**Work item**
Show, from the entries below, every line in which "round" appears.

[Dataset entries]
= = = = = = =

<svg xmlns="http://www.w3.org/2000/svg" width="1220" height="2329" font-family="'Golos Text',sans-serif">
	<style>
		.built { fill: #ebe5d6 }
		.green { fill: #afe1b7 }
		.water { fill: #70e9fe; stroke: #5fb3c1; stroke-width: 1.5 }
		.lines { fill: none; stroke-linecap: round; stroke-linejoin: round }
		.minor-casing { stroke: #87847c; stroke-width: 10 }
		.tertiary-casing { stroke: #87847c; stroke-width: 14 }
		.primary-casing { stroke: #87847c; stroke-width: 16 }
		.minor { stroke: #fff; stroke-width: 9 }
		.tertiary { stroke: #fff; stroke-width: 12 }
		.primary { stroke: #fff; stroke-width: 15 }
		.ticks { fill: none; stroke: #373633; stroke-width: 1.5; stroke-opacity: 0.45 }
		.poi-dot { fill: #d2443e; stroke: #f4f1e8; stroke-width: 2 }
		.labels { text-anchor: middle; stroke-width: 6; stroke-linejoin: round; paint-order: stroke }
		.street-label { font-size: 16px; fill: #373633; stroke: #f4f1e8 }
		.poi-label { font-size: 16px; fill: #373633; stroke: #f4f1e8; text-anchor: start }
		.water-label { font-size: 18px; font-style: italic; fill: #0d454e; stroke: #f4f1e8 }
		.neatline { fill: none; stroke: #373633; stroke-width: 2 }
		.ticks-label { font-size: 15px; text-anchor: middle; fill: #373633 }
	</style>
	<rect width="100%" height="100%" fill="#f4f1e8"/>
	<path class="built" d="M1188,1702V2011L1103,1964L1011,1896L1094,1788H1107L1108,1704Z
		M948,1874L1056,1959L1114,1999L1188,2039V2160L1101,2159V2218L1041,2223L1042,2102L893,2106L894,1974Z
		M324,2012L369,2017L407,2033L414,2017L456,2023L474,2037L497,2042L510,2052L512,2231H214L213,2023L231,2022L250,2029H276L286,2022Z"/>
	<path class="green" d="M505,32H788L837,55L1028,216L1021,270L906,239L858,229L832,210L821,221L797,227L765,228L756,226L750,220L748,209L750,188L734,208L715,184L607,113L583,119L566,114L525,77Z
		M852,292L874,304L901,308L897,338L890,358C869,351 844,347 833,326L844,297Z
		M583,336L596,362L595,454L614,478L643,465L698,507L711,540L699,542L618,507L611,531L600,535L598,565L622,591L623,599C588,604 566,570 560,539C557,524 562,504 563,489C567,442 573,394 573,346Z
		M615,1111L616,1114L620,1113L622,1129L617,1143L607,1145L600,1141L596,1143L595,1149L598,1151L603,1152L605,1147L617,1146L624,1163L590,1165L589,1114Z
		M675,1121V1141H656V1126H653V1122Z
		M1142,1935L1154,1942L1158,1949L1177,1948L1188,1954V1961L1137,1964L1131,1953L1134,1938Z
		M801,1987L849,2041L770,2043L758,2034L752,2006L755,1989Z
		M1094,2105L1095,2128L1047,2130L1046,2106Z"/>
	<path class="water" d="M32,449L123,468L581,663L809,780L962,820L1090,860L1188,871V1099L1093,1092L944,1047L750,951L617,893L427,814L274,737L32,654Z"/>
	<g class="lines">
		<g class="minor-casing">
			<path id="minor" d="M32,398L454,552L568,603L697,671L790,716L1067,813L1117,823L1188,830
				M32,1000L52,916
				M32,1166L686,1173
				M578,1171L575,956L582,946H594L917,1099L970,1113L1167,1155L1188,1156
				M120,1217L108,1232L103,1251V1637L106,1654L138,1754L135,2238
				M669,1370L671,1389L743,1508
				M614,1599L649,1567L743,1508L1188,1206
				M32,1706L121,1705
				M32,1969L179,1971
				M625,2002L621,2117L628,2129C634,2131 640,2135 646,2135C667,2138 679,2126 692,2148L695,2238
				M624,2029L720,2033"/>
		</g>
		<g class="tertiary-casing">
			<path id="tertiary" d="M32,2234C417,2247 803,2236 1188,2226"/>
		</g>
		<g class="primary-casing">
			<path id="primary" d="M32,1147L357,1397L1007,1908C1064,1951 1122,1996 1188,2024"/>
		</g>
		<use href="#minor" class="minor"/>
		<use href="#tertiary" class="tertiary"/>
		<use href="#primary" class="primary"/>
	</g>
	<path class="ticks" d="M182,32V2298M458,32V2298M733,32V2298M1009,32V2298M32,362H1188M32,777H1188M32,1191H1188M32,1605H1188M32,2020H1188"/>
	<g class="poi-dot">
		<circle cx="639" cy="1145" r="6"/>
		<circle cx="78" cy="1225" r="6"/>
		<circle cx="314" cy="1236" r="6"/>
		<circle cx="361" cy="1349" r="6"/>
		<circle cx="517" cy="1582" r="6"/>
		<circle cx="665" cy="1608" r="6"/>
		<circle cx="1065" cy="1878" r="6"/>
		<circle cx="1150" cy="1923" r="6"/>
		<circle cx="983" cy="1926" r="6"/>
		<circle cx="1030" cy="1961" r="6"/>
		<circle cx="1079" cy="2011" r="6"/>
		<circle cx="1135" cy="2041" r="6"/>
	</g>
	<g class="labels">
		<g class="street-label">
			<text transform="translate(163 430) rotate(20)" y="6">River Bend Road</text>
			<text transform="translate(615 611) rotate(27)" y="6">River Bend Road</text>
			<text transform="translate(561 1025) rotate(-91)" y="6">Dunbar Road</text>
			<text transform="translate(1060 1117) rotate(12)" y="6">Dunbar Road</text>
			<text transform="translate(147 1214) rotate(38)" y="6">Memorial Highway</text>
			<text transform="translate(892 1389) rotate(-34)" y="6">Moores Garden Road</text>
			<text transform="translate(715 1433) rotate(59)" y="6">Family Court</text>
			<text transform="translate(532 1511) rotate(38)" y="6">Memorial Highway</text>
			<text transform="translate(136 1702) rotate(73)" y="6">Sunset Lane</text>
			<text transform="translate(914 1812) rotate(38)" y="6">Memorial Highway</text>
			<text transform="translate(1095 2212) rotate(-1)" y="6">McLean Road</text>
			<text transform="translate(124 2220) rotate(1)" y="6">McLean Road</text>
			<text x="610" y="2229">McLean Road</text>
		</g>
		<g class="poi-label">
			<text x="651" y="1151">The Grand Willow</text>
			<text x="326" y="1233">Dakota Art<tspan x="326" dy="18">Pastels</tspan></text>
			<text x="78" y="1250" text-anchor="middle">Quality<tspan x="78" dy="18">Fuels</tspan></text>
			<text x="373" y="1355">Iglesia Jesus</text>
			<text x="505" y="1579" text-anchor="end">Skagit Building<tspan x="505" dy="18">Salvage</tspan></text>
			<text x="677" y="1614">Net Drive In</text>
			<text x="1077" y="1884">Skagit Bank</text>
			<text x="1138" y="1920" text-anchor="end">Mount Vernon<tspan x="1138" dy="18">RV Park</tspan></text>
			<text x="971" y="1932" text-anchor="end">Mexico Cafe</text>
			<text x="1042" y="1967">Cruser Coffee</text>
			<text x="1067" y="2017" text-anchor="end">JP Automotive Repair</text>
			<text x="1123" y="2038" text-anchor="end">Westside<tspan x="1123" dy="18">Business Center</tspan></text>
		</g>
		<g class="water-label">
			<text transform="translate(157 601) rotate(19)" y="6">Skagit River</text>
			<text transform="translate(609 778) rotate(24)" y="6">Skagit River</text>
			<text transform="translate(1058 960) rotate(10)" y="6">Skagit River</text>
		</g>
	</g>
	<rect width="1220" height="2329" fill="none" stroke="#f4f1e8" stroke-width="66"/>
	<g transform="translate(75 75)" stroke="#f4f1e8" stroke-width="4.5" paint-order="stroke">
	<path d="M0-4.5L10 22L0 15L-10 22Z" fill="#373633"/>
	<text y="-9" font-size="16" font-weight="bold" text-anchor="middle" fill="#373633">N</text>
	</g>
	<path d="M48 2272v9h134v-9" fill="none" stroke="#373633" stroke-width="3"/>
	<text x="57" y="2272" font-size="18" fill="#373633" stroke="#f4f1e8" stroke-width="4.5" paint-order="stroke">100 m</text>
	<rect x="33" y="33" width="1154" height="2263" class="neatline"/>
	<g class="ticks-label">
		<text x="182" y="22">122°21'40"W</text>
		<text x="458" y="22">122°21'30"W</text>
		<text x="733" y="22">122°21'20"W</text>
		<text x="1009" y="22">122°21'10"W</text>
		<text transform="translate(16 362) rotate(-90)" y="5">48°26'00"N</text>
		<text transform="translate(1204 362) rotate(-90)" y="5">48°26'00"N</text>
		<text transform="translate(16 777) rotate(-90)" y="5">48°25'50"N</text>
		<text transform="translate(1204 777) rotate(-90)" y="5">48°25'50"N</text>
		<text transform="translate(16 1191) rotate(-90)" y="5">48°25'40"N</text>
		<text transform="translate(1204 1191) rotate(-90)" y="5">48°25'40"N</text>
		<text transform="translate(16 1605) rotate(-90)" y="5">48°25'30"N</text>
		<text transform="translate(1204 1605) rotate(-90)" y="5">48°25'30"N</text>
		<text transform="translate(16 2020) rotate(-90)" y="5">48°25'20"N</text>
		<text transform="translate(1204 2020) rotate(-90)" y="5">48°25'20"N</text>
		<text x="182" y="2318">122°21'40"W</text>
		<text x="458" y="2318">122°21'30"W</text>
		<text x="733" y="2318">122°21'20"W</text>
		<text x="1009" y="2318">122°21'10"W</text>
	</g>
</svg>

= = = = = = =

**Expected answer**
		.lines { fill: none; stroke-linecap: round; stroke-linejoin: round }
		.labels { text-anchor: middle; stroke-width: 6; stroke-linejoin: round; paint-order: stroke }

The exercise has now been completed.